# [Requirement]
Whenever a line in the records below holds the string "only", copy it out.

# [Supplied entries]
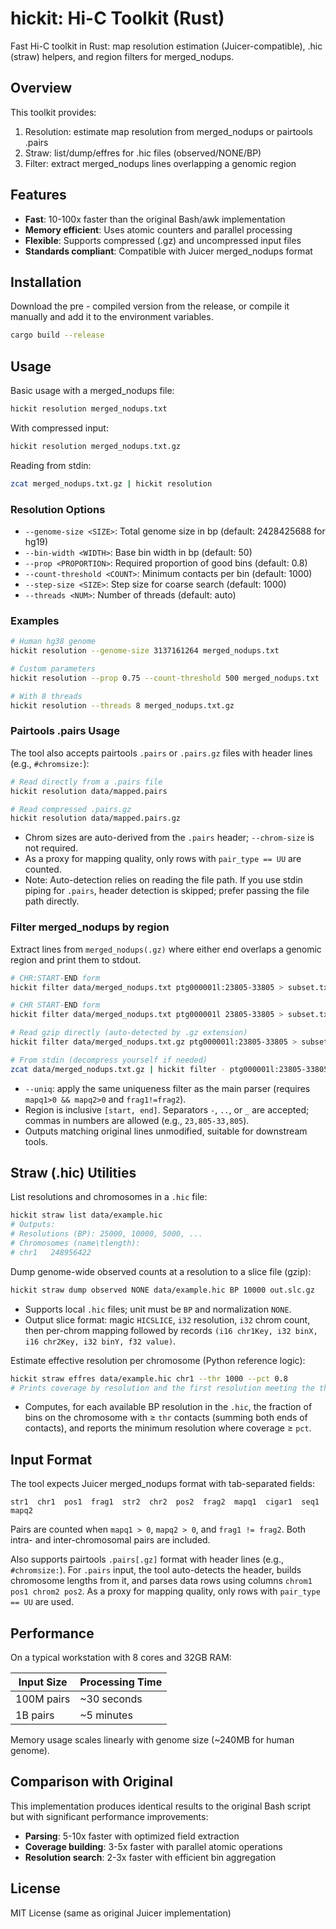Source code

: # hickit: Hi-C Toolkit (Rust)

Fast Hi-C toolkit in Rust: map resolution estimation (Juicer-compatible), .hic (straw) helpers, and region filters for merged_nodups.

## Overview

This toolkit provides:

1. Resolution: estimate map resolution from merged_nodups or pairtools .pairs
2. Straw: list/dump/effres for .hic files (observed/NONE/BP)
3. Filter: extract merged_nodups lines overlapping a genomic region

## Features

- **Fast**: 10-100x faster than the original Bash/awk implementation
- **Memory efficient**: Uses atomic counters and parallel processing
- **Flexible**: Supports compressed (.gz) and uncompressed input files
- **Standards compliant**: Compatible with Juicer merged_nodups format

## Installation

Download the pre - compiled version from the release, or compile it manually and add it to the environment variables.

```bash
cargo build --release
```

## Usage

Basic usage with a merged_nodups file:
```bash
hickit resolution merged_nodups.txt
```

With compressed input:
```bash
hickit resolution merged_nodups.txt.gz
```

Reading from stdin:
```bash
zcat merged_nodups.txt.gz | hickit resolution
```

### Resolution Options

- `--genome-size <SIZE>`: Total genome size in bp (default: 2428425688 for hg19)
- `--bin-width <WIDTH>`: Base bin width in bp (default: 50)
- `--prop <PROPORTION>`: Required proportion of good bins (default: 0.8)
- `--count-threshold <COUNT>`: Minimum contacts per bin (default: 1000)
- `--step-size <SIZE>`: Step size for coarse search (default: 1000)
- `--threads <NUM>`: Number of threads (default: auto)

### Examples

```bash
# Human hg38 genome
hickit resolution --genome-size 3137161264 merged_nodups.txt

# Custom parameters  
hickit resolution --prop 0.75 --count-threshold 500 merged_nodups.txt

# With 8 threads
hickit resolution --threads 8 merged_nodups.txt.gz
```

### Pairtools .pairs Usage

The tool also accepts pairtools `.pairs` or `.pairs.gz` files with header lines (e.g., `#chromsize:`):

```bash
# Read directly from a .pairs file
hickit resolution data/mapped.pairs

# Read compressed .pairs.gz
hickit resolution data/mapped.pairs.gz
```

- Chrom sizes are auto-derived from the `.pairs` header; `--chrom-size` is not required.
- As a proxy for mapping quality, only rows with `pair_type == UU` are counted.
- Note: Auto-detection relies on reading the file path. If you use stdin piping for `.pairs`, header detection is skipped; prefer passing the file path directly.

### Filter merged_nodups by region

Extract lines from `merged_nodups(.gz)` where either end overlaps a genomic region and print them to stdout.

```bash
# CHR:START-END form
hickit filter data/merged_nodups.txt ptg000001l:23805-33805 > subset.txt

# CHR START-END form
hickit filter data/merged_nodups.txt ptg000001l 23805-33805 > subset.txt

# Read gzip directly (auto-detected by .gz extension)
hickit filter data/merged_nodups.txt.gz ptg000001l:23805-33805 > subset.txt

# From stdin (decompress yourself if needed)
zcat data/merged_nodups.txt.gz | hickit filter - ptg000001l:23805-33805 > subset.txt
```

- `--uniq`: apply the same uniqueness filter as the main parser (requires `mapq1>0 && mapq2>0` and `frag1!=frag2`).
- Region is inclusive `[start, end]`. Separators `-`, `..`, or `_` are accepted; commas in numbers are allowed (e.g., `23,805-33,805`).
- Outputs matching original lines unmodified, suitable for downstream tools.

## Straw (.hic) Utilities

List resolutions and chromosomes in a `.hic` file:

```bash
hickit straw list data/example.hic
# Outputs:
# Resolutions (BP): 25000, 10000, 5000, ...
# Chromosomes (name\tlength):
# chr1   248956422
```

Dump genome-wide observed counts at a resolution to a slice file (gzip):

```bash
hickit straw dump observed NONE data/example.hic BP 10000 out.slc.gz
```

- Supports local `.hic` files; unit must be `BP` and normalization `NONE`.
- Output slice format: magic `HICSLICE`, `i32` resolution, `i32` chrom count, then per-chrom mapping followed by records `(i16 chr1Key, i32 binX, i16 chr2Key, i32 binY, f32 value)`.

Estimate effective resolution per chromosome (Python reference logic):

```bash
hickit straw effres data/example.hic chr1 --thr 1000 --pct 0.8
# Prints coverage by resolution and the first resolution meeting the threshold
```

- Computes, for each available BP resolution in the `.hic`, the fraction of bins on the chromosome with ≥ `thr` contacts (summing both ends of contacts), and reports the minimum resolution where coverage ≥ `pct`.

## Input Format

The tool expects Juicer merged_nodups format with tab-separated fields:
```
str1  chr1  pos1  frag1  str2  chr2  pos2  frag2  mapq1  cigar1  seq1  mapq2
```

Pairs are counted when `mapq1 > 0`, `mapq2 > 0`, and `frag1 != frag2`. Both intra- and inter-chromosomal pairs are included.

Also supports pairtools `.pairs[.gz]` format with header lines (e.g., `#chromsize:`). For `.pairs` input, the tool auto-detects the header, builds chromosome lengths from it, and parses data rows using columns `chrom1 pos1 chrom2 pos2`. As a proxy for mapping quality, only rows with `pair_type == UU` are used.

## Performance

On a typical workstation with 8 cores and 32GB RAM:

| Input Size | Processing Time |
|------------|----------------|
| 100M pairs | ~30 seconds |
| 1B pairs   | ~5 minutes |

Memory usage scales linearly with genome size (~240MB for human genome).

## Comparison with Original

This implementation produces identical results to the original Bash script but with significant performance improvements:

- **Parsing**: 5-10x faster with optimized field extraction
- **Coverage building**: 3-5x faster with parallel atomic operations  
- **Resolution search**: 2-3x faster with efficient bin aggregation

## License

MIT License (same as original Juicer implementation)
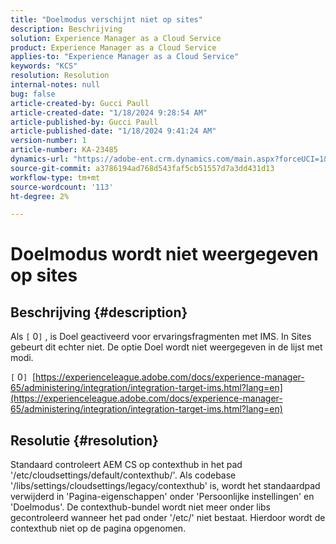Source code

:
 ```yaml
---
title: "Doelmodus verschijnt niet op sites"
description: Beschrijving
solution: Experience Manager as a Cloud Service
product: Experience Manager as a Cloud Service
applies-to: "Experience Manager as a Cloud Service"
keywords: "KCS"
resolution: Resolution
internal-notes: null
bug: false
article-created-by: Gucci Paull
article-created-date: "1/18/2024 9:28:54 AM"
article-published-by: Gucci Paull
article-published-date: "1/18/2024 9:41:24 AM"
version-number: 1
article-number: KA-23485
dynamics-url: "https://adobe-ent.crm.dynamics.com/main.aspx?forceUCI=1&pagetype=entityrecord&etn=knowledgearticle&id=394949fe-e3b5-ee11-a569-6045bd006c82"
source-git-commit: a3786194ad768d543faf5cb51557d7a3dd431d13
workflow-type: tm+mt
source-wordcount: '113'
ht-degree: 2%

---
```


# Doelmodus wordt niet weergegeven op sites

## Beschrijving {#description}


Als `[` 0`]` , is Doel geactiveerd voor ervaringsfragmenten met IMS. In Sites gebeurt dit echter niet. De optie Doel wordt niet weergegeven in de lijst met modi.

`[` 0`]`  [https://experienceleague.adobe.com/docs/experience-manager-65/administering/integration/integration-target-ims.html?lang=en](https://experienceleague.adobe.com/docs/experience-manager-65/administering/integration/integration-target-ims.html?lang=en)


## Resolutie {#resolution}


Standaard controleert AEM CS op contexthub in het pad &#39;/etc/cloudsettings/default/contexthub/&#39;. Als codebase &#39;/libs/settings/cloudsettings/legacy/contexthub&#39; is, wordt het standaardpad verwijderd in &#39;Pagina-eigenschappen&#39; onder &#39;Persoonlijke instellingen&#39; en &#39;Doelmodus&#39;. De contexthub-bundel wordt niet meer onder libs gecontroleerd wanneer het pad onder &#39;/etc/&#39; niet bestaat. Hierdoor wordt de contexthub niet op de pagina opgenomen.
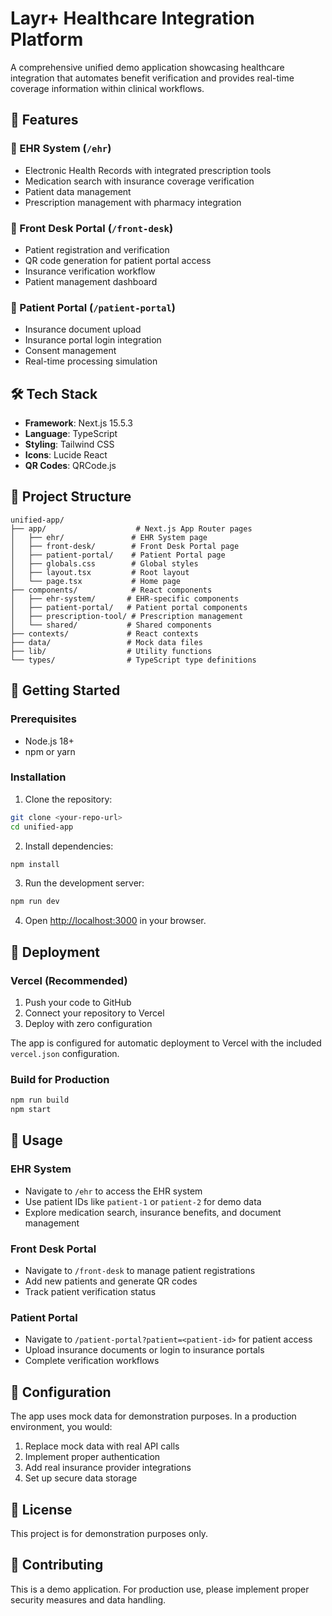 # Layr+ Healthcare Integration Platform

A comprehensive unified demo application showcasing healthcare integration that automates benefit verification and provides real-time coverage information within clinical workflows.

## 🚀 Features

### 🏥 EHR System (`/ehr`)
- Electronic Health Records with integrated prescription tools
- Medication search with insurance coverage verification
- Patient data management
- Prescription management with pharmacy integration

### 🏢 Front Desk Portal (`/front-desk`)
- Patient registration and verification
- QR code generation for patient portal access
- Insurance verification workflow
- Patient management dashboard

### 👤 Patient Portal (`/patient-portal`)
- Insurance document upload
- Insurance portal login integration
- Consent management
- Real-time processing simulation

## 🛠️ Tech Stack

- **Framework**: Next.js 15.5.3
- **Language**: TypeScript
- **Styling**: Tailwind CSS
- **Icons**: Lucide React
- **QR Codes**: QRCode.js

## 📁 Project Structure

```
unified-app/
├── app/                    # Next.js App Router pages
│   ├── ehr/               # EHR System page
│   ├── front-desk/        # Front Desk Portal page
│   ├── patient-portal/    # Patient Portal page
│   ├── globals.css        # Global styles
│   ├── layout.tsx         # Root layout
│   └── page.tsx           # Home page
├── components/            # React components
│   ├── ehr-system/       # EHR-specific components
│   ├── patient-portal/   # Patient portal components
│   ├── prescription-tool/ # Prescription management
│   └── shared/           # Shared components
├── contexts/             # React contexts
├── data/                 # Mock data files
├── lib/                  # Utility functions
└── types/                # TypeScript type definitions
```

## 🚀 Getting Started

### Prerequisites
- Node.js 18+ 
- npm or yarn

### Installation

1. Clone the repository:
```bash
git clone <your-repo-url>
cd unified-app
```

2. Install dependencies:
```bash
npm install
```

3. Run the development server:
```bash
npm run dev
```

4. Open [http://localhost:3000](http://localhost:3000) in your browser.

## 🚀 Deployment

### Vercel (Recommended)

1. Push your code to GitHub
2. Connect your repository to Vercel
3. Deploy with zero configuration

The app is configured for automatic deployment to Vercel with the included `vercel.json` configuration.

### Build for Production

```bash
npm run build
npm start
```

## 📱 Usage

### EHR System
- Navigate to `/ehr` to access the EHR system
- Use patient IDs like `patient-1` or `patient-2` for demo data
- Explore medication search, insurance benefits, and document management

### Front Desk Portal
- Navigate to `/front-desk` to manage patient registrations
- Add new patients and generate QR codes
- Track patient verification status

### Patient Portal
- Navigate to `/patient-portal?patient=<patient-id>` for patient access
- Upload insurance documents or login to insurance portals
- Complete verification workflows

## 🔧 Configuration

The app uses mock data for demonstration purposes. In a production environment, you would:

1. Replace mock data with real API calls
2. Implement proper authentication
3. Add real insurance provider integrations
4. Set up secure data storage

## 📄 License

This project is for demonstration purposes only.

## 🤝 Contributing

This is a demo application. For production use, please implement proper security measures and data handling.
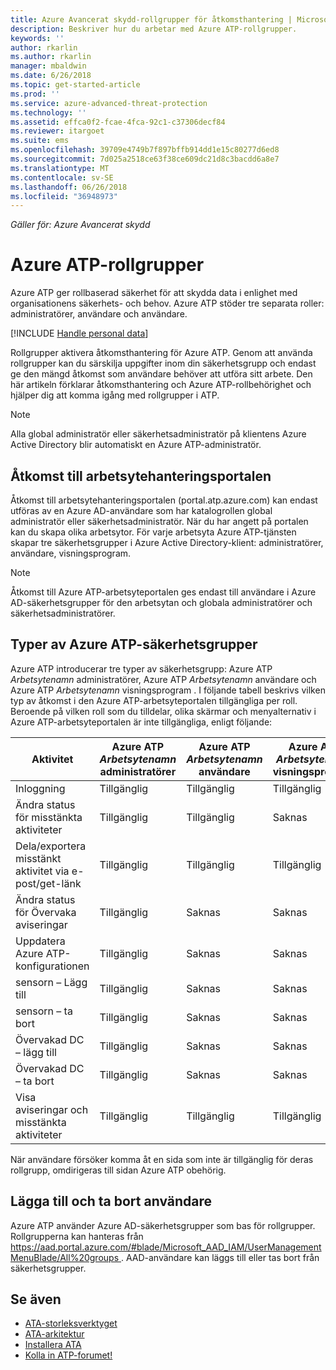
 ```yaml
---
title: Azure Avancerat skydd-rollgrupper för åtkomsthantering | Microsoft Docs
description: Beskriver hur du arbetar med Azure ATP-rollgrupper.
keywords: ''
author: rkarlin
ms.author: rkarlin
manager: mbaldwin
ms.date: 6/26/2018
ms.topic: get-started-article
ms.prod: ''
ms.service: azure-advanced-threat-protection
ms.technology: ''
ms.assetid: effca0f2-fcae-4fca-92c1-c37306decf84
ms.reviewer: itargoet
ms.suite: ems
ms.openlocfilehash: 39709e4749b7f897bffb914dd1e15c80277d6ed8
ms.sourcegitcommit: 7d025a2518ce63f38ce609dc21d8c3bacdd6a8e7
ms.translationtype: MT
ms.contentlocale: sv-SE
ms.lasthandoff: 06/26/2018
ms.locfileid: "36948973"
---
```

*Gäller för: Azure Avancerat skydd*




# <a name="azure-atp-role-groups"></a>Azure ATP-rollgrupper

Azure ATP ger rollbaserad säkerhet för att skydda data i enlighet med organisationens säkerhets- och behov. Azure ATP stöder tre separata roller: administratörer, användare och användare. 

[!INCLUDE [Handle personal data](../includes/gdpr-intro-sentence.md)]

Rollgrupper aktivera åtkomsthantering för Azure ATP. Genom att använda rollgrupper kan du särskilja uppgifter inom din säkerhetsgrupp och endast ge den mängd åtkomst som användare behöver att utföra sitt arbete. Den här artikeln förklarar åtkomsthantering och Azure ATP-rollbehörighet och hjälper dig att komma igång med rollgrupper i ATP.

> [!NOTE]
> Alla global administratör eller säkerhetsadministratör på klientens Azure Active Directory blir automatiskt en Azure ATP-administratör.

## <a name="accessing-the-workspace-management-portal"></a>Åtkomst till arbetsytehanteringsportalen

Åtkomst till arbetsytehanteringsportalen (portal.atp.azure.com) kan endast utföras av en Azure AD-användare som har katalogrollen global administratör eller säkerhetsadministratör. När du har angett på portalen kan du skapa olika arbetsytor. För varje arbetsyta Azure ATP-tjänsten skapar tre säkerhetsgrupper i Azure Active Directory-klient: administratörer, användare, visningsprogram. 

> [!NOTE]
> Åtkomst till Azure ATP-arbetsyteportalen ges endast till användare i Azure AD-säkerhetsgrupper för den arbetsytan och globala administratörer och säkerhetsadministratörer.


## <a name="types-of-azure-atp-security-groups"></a>Typer av Azure ATP-säkerhetsgrupper 

Azure ATP introducerar tre typer av säkerhetsgrupp: Azure ATP *Arbetsytenamn* administratörer, Azure ATP *Arbetsytenamn* användare och Azure ATP *Arbetsytenamn* visningsprogram . I följande tabell beskrivs vilken typ av åtkomst i den Azure ATP-arbetsyteportalen tillgängliga per roll. Beroende på vilken roll som du tilldelar, olika skärmar och menyalternativ i Azure ATP-arbetsyteportalen är inte tillgängliga, enligt följande:

|Aktivitet |Azure ATP *Arbetsytenamn* administratörer|Azure ATP *Arbetsytenamn* användare|Azure ATP *Arbetsytenamn* visningsprogram|
|----|----|----|----|
|Inloggning|Tillgänglig|Tillgänglig|Tillgänglig|
|Ändra status för misstänkta aktiviteter|Tillgänglig|Tillgänglig|Saknas|
|Dela/exportera misstänkt aktivitet via e-post/get-länk|Tillgänglig|Tillgänglig|Tillgänglig|
|Ändra status för Övervaka aviseringar|Tillgänglig|Saknas|Saknas|
|Uppdatera Azure ATP-konfigurationen|Tillgänglig|Saknas|Saknas|
|sensorn – Lägg till|Tillgänglig|Saknas|Saknas|
|sensorn – ta bort |Tillgänglig|Saknas|Saknas|
|Övervakad DC – lägg till |Tillgänglig|Saknas|Saknas|
|Övervakad DC – ta bort|Tillgänglig|Saknas|Saknas|
|Visa aviseringar och misstänkta aktiviteter|Tillgänglig|Tillgänglig|Tillgänglig|


När användare försöker komma åt en sida som inte är tillgänglig för deras rollgrupp, omdirigeras till sidan Azure ATP obehörig. 

## <a name="add-and-remove-users"></a>Lägga till och ta bort användare 

Azure ATP använder Azure AD-säkerhetsgrupper som bas för rollgrupper. Rollgrupperna kan hanteras från [ https://aad.portal.azure.com/#blade/Microsoft_AAD_IAM/UserManagementMenuBlade/All%20groups ](https://aad.portal.azure.com/#blade/Microsoft_AAD_IAM/UserManagementMenuBlade/All%20groups). AAD-användare kan läggs till eller tas bort från säkerhetsgrupper. 


## <a name="see-also"></a>Se även
- [ATA-storleksverktyget](http://aka.ms/aatpsizingtool)
- [ATA-arkitektur](atp-architecture.md)
- [Installera ATA](install-atp-step1.md)
- [Kolla in ATP-forumet!](https://aka.ms/azureatpcommunity)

# [Your solution]
- As a proxy for mapping quality, only rows with `pair_type == UU` are counted.
Also supports pairtools `.pairs[.gz]` format with header lines (e.g., `#chromsize:`). For `.pairs` input, the tool auto-detects the header, builds chromosome lengths from it, and parses data rows using columns `chrom1 pos1 chrom2 pos2`. As a proxy for mapping quality, only rows with `pair_type == UU` are used.
This project is for demonstration purposes only.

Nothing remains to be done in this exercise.